WHAT IS BEING ASKED: Across the entries below, how many lines have the word "objects" in them? Respond with only the number.

PROVIDED DATA:
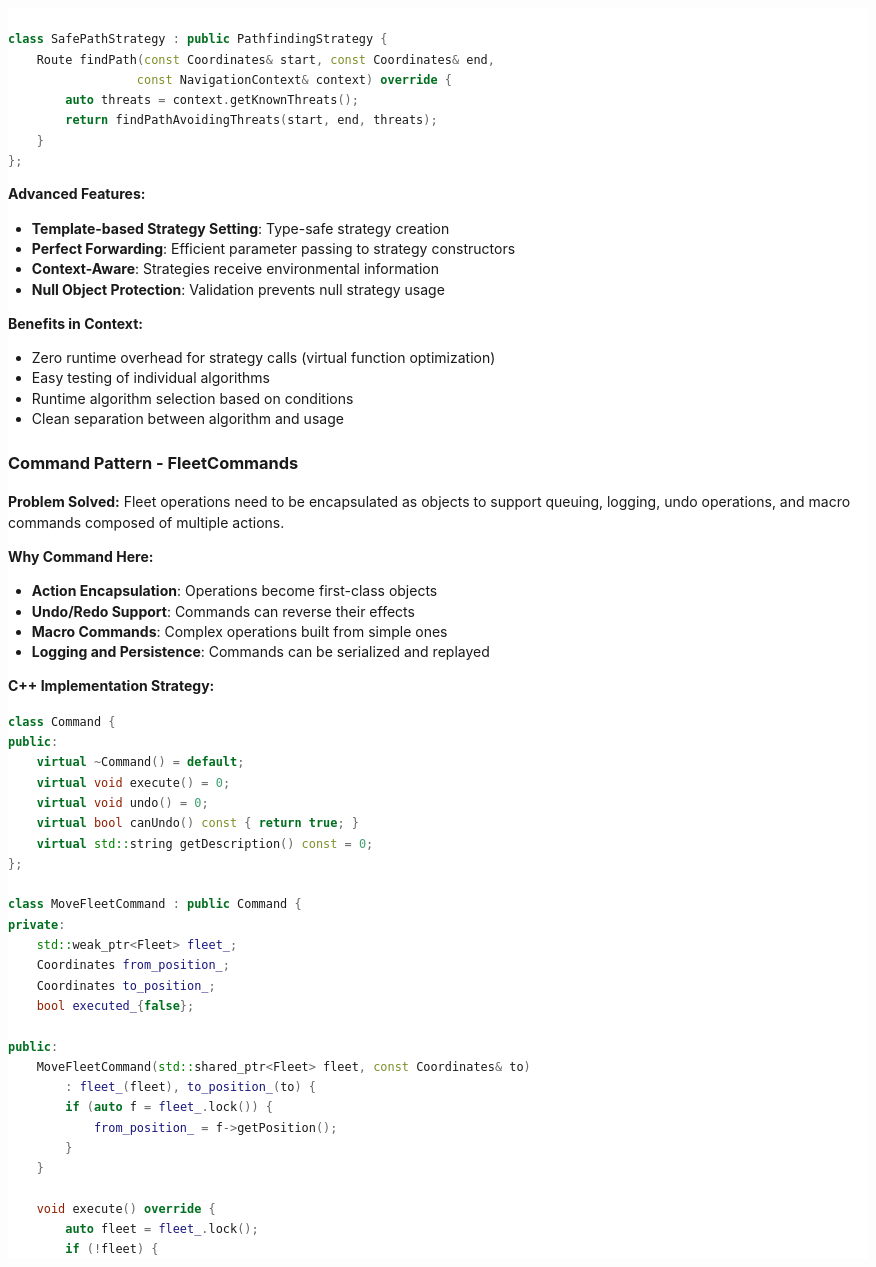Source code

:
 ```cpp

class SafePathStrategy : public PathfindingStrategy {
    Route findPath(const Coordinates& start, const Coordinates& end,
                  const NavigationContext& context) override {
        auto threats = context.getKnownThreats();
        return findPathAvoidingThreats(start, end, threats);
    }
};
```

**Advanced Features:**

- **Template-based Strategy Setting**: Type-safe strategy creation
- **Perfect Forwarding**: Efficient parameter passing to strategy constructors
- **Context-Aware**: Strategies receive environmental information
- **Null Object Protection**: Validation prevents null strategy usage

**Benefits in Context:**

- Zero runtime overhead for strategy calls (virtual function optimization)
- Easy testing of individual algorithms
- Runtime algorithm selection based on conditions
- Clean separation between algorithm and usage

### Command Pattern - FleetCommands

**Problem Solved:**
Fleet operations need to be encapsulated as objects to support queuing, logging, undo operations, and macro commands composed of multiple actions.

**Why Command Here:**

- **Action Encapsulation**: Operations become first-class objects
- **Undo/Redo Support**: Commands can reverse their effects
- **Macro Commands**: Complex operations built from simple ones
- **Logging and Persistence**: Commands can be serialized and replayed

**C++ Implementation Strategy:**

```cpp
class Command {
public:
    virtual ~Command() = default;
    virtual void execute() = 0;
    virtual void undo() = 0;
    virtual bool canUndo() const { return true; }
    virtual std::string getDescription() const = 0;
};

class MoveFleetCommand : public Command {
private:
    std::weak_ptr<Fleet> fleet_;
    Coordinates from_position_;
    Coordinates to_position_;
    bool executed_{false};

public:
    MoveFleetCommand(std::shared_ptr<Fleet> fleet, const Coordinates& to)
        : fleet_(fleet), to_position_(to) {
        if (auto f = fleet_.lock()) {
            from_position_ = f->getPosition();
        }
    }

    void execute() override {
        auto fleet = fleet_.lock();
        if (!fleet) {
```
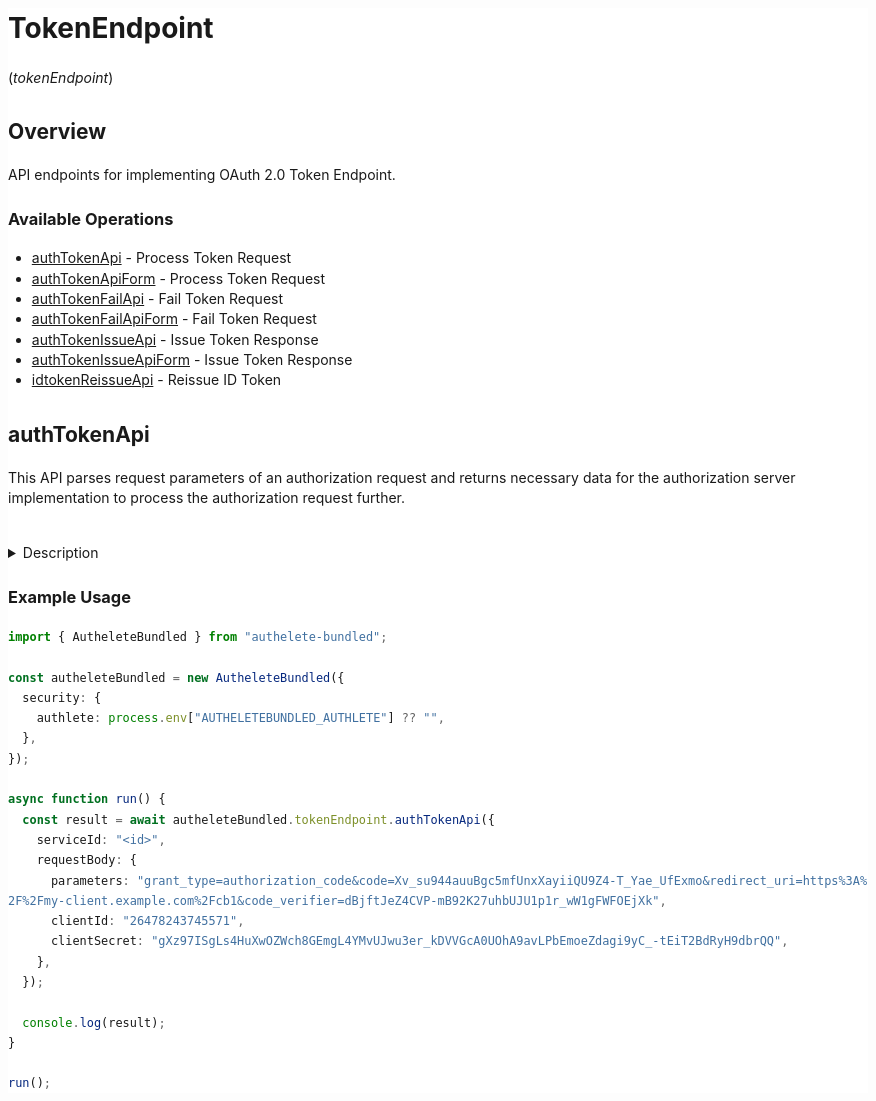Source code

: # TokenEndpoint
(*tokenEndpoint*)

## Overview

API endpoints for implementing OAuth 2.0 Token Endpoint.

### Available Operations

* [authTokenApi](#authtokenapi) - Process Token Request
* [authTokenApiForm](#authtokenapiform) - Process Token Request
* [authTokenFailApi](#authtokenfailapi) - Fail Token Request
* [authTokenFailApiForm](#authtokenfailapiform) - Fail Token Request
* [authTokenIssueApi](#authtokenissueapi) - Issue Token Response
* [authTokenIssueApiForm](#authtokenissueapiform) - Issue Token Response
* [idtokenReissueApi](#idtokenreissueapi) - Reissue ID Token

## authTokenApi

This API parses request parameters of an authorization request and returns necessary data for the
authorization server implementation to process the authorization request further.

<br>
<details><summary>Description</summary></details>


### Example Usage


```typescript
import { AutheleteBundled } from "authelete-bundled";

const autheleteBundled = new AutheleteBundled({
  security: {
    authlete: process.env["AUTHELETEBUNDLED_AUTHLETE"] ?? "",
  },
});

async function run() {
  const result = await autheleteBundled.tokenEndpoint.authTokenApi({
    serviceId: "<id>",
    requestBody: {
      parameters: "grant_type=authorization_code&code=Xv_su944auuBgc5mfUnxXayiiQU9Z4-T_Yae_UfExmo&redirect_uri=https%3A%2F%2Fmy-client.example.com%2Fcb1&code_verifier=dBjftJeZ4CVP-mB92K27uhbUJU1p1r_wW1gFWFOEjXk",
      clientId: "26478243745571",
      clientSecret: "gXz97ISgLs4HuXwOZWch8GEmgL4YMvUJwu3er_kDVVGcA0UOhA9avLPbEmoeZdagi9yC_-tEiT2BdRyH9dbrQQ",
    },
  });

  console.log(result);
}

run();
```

ANSWER SECTION: 2